There are many types of psychological interventions, sometimes known as ‘talking therapies’. It is by no means inevitable that a competently delivered form of psychological therapy will necessarily create confabulated memories. However, in order to comment as to whether a particular therapeutic intervention has the potential to create confabulated memories, it is necessary to consider both the style of therapy and the details of the ways in which the individual therapist delivered that therapy.
In relation to the potential for any therapeutic intervention to create a confabulated memory, the devil is in the details.
For completeness, I will add that the potential for confabulation as a result of therapeutic intervention probably arises for no better reason than the fact that talking therapy typically involves an intense interpersonal relationship between therapist and client focused upon specific problems in the client’s life and sometimes the reasons for those problems. In other words, although therapeutic interventions have a high potential to create confabulated memories, the fact of the matter is that any such conversation, interview, or discussion has this potential, and ‘talking therapy’ is merely a special case of this type of interaction.
Another set of circumstances that has been associated with the creation of confabulated memories is the investigating process itself, particularly the methods of interviewing used by, for example, the police. Such issues as interviewer expectations, specific types of questions (particularly leading questions), summaries that confirm interviewer expectations and omit or deny contrary information provided by witnesses, etc. are all things that have the potential to pollute memory.
There is a standard protocol for interviewing vulnerable witnesses and in particular those who report sexual offences.
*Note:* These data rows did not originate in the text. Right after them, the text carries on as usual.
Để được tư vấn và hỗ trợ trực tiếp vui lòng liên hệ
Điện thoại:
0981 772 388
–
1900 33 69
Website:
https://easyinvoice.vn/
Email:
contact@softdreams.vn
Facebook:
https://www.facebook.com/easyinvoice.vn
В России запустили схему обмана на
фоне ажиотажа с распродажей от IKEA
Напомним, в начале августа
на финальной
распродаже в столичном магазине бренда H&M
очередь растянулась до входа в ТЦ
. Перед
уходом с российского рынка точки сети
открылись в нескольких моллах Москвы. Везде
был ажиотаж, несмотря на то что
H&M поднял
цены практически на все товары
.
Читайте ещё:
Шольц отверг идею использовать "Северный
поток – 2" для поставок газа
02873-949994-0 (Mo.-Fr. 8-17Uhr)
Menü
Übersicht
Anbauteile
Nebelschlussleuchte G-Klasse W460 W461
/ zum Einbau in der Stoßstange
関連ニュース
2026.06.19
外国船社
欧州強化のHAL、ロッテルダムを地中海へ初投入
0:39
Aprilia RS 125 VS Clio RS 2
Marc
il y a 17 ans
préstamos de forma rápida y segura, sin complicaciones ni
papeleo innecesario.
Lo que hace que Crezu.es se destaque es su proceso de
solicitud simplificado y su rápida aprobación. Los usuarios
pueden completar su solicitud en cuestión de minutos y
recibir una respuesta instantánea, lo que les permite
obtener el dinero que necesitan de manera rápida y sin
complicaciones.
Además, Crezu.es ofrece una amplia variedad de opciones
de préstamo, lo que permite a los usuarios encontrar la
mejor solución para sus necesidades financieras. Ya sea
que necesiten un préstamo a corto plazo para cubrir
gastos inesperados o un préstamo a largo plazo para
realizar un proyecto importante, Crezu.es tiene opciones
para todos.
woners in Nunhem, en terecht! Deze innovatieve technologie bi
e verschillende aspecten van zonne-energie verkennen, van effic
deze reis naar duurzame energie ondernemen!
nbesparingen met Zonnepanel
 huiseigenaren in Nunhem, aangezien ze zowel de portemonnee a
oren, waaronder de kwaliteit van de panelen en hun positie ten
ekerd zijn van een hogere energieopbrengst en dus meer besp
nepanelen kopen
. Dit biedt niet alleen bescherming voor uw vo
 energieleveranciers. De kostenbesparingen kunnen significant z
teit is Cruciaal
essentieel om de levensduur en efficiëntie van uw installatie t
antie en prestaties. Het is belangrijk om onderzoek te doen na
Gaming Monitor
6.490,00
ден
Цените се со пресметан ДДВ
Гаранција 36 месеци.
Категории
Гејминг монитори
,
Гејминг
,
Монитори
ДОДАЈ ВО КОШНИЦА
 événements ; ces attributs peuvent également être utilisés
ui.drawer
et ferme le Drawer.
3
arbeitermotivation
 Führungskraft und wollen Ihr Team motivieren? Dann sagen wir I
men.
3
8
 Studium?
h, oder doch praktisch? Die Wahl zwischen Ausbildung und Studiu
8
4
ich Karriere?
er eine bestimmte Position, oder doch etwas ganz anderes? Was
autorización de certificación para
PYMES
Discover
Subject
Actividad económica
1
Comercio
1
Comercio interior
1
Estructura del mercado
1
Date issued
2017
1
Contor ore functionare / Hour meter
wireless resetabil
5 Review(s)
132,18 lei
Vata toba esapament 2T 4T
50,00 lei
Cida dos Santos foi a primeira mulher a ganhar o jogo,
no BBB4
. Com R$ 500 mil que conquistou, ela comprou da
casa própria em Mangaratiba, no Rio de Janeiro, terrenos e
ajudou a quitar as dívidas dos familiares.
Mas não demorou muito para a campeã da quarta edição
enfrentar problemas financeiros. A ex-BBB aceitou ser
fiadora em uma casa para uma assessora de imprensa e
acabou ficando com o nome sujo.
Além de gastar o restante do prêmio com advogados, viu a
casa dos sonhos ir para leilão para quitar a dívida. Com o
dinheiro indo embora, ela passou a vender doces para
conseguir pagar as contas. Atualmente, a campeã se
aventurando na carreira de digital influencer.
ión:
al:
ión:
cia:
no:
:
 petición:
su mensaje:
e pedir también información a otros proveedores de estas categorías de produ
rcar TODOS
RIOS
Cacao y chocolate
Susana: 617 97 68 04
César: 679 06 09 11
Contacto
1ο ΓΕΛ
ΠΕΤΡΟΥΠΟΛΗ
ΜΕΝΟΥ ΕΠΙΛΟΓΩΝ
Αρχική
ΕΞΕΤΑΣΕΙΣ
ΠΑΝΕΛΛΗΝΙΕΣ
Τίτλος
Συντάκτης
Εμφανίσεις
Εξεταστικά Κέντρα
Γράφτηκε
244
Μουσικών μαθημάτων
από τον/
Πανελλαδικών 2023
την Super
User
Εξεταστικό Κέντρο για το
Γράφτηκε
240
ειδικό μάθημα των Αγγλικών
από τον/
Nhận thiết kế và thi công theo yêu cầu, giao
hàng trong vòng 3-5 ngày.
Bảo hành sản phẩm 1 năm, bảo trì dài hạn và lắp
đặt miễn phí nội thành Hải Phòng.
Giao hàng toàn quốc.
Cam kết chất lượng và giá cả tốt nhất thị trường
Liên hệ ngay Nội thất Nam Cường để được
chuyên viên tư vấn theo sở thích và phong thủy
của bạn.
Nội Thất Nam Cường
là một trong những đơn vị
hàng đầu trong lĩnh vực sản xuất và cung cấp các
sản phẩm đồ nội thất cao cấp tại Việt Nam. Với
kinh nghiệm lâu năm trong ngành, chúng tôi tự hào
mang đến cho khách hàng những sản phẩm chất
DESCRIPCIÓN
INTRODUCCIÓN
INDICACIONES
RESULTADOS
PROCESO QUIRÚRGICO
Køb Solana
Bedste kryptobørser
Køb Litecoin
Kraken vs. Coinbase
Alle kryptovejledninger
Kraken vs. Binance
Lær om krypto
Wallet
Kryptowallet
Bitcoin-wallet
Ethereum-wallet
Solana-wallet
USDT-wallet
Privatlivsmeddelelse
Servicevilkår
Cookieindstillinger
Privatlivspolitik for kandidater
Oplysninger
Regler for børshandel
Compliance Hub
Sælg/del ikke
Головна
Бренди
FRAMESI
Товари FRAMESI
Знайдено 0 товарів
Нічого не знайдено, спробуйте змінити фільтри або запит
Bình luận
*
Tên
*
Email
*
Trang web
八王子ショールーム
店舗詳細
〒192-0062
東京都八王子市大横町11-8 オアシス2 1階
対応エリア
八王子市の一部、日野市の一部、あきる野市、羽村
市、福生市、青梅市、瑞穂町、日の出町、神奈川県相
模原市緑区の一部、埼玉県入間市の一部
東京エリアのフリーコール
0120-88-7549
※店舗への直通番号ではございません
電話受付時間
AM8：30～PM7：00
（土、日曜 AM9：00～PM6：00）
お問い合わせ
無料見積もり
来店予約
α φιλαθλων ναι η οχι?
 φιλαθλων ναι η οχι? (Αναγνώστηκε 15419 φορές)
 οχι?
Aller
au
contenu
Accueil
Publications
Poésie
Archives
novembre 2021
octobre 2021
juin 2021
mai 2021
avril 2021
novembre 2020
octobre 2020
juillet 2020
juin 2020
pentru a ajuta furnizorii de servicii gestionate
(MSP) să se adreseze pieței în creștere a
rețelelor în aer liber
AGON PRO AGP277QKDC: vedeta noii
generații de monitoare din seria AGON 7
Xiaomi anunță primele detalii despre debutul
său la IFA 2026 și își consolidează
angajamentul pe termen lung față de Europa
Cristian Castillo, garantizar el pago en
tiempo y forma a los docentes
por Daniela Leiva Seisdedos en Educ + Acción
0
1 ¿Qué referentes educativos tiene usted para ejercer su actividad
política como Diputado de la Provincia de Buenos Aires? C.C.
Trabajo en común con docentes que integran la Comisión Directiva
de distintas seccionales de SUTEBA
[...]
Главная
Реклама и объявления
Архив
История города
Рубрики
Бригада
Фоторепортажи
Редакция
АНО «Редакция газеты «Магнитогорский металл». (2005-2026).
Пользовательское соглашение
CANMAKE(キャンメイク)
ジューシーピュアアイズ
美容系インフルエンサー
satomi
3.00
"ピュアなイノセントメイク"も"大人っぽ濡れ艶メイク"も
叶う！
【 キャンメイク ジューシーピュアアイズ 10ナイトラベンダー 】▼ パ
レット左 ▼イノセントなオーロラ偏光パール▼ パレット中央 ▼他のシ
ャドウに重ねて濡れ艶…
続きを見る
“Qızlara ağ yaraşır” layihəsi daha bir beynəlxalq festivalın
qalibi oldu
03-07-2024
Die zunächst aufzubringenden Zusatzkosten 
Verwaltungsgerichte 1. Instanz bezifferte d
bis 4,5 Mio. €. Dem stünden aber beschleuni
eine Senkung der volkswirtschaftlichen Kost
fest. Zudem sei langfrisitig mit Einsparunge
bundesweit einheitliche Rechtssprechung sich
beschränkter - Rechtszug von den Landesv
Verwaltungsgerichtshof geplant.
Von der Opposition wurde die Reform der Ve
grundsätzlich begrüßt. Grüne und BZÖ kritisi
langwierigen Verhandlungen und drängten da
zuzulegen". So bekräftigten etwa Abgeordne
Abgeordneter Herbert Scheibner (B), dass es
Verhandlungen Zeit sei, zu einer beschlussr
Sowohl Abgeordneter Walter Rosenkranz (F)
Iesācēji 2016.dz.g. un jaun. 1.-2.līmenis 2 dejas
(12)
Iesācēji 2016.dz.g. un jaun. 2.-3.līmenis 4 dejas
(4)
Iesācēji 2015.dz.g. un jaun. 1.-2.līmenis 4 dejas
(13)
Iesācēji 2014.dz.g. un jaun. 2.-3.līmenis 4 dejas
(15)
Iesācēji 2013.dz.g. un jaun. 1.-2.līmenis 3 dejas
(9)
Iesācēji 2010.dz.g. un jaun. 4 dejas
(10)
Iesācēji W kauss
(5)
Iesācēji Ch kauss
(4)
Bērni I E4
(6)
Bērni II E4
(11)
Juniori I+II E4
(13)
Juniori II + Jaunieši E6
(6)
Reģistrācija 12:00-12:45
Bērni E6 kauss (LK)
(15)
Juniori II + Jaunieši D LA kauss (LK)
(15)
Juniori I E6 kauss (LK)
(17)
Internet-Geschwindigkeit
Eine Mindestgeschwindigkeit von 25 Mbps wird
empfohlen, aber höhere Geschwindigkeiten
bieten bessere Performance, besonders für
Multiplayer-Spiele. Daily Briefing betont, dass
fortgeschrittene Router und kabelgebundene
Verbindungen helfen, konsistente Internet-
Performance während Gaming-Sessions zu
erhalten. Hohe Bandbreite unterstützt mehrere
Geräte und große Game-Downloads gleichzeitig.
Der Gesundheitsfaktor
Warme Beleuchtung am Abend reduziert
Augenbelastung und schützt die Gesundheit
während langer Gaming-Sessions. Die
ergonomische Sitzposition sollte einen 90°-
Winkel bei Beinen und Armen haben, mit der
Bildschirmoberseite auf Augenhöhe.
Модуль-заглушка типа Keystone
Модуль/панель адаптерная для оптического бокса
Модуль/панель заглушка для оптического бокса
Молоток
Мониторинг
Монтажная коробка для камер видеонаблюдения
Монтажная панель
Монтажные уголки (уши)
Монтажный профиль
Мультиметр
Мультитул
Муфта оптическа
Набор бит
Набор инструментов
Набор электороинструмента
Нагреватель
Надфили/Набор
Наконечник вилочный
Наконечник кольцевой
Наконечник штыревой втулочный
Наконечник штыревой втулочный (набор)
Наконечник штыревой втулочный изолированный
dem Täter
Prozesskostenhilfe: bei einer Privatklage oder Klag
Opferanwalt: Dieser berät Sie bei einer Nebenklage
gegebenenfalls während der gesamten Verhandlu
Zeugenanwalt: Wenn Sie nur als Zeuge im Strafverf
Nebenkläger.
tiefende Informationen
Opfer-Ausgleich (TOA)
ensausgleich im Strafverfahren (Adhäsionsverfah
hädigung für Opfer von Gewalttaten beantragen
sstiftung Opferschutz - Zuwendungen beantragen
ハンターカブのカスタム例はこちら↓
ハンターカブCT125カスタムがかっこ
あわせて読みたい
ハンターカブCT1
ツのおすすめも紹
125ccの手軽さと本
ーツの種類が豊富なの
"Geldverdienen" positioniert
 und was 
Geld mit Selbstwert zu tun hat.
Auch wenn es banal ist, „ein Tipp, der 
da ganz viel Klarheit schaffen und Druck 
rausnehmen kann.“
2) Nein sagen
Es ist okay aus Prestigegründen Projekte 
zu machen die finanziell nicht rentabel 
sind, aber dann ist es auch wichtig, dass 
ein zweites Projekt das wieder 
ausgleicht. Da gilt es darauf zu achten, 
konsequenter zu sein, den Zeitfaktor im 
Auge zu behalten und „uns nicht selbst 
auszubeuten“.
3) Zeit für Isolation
This protocol is called Achieving Best Evidence (ABE). In order to conduct an effective ABE interview, a police officer will have been specially trained to allow the person making the allegation to do so in her or his own words and to avoid putting words into the alleged victim’s mouth (which may well have the potential to create a confabulated memory).
As a part of my expert witness work I have watched many recordings of ABE interviews, and I can say that although historically it was certainly not the case, the standard of ABE interviewing seems to have improved in recent years. As with any area of professional activity, some people engage in it far more successfully than others. However, it is not only the ABE interview that has the potential to create a confabulated memory: it is any conversation about the alleged events. This is one of the reasons why other professionals not directly involved in the investigative process are required to report an allegation to the police at the earliest opportunity without discussing the allegation in detail with the alleged victim. The reader will understand that we are now in an area that we are far less able to control than a formal interview. In my experience an alleged victim, having made the initial allegation, is likely to repeat the story time and time again to others, with each repetition having the potential to create a false memory.
Once again, there is a plethora of research that demonstrates how a process of formal investigation has at least the potential to corrupt the memories of alleged victims.
Psychologists and psychological counsellors have over a number of years come under criticism in cases in which confabulated memories have been demonstrated to have occurred as a result of psychological therapy. Although a well trained and experienced therapist will do her or his best to avoid encouraging confabulation of memory, in my opinion much of the criticism is not justified. I say this simply because the therapeutic process is an entirely different process from a forensic investigation.
In therapy one is less concerned with the accurate detail of a person’s experience than the feelings the client or patient reports that may or may not be associated with a specific event she is describing. In order to assist a patient or client with emotional turmoil it is often a necessary part of a psychological counsellor’s technique to go over the same material time and time again. As the research referred to above notes, such a technique has significant potential for creating a confabulated memory.
Also, the ‘atmospherics’ of a therapeutic session are such that the therapist provides validation for the client’s or patient’s reported experiences without any attempt to challenge the details.
Put at its crudest, I think it would be reasonable to say that in a therapeutic situation that even if one suspected that the details being reported were not entirely accurate, as a psychologist one would be more concerned with dealing with the feelings associated with the recollection than one would be with the veracity of the details of that recollection.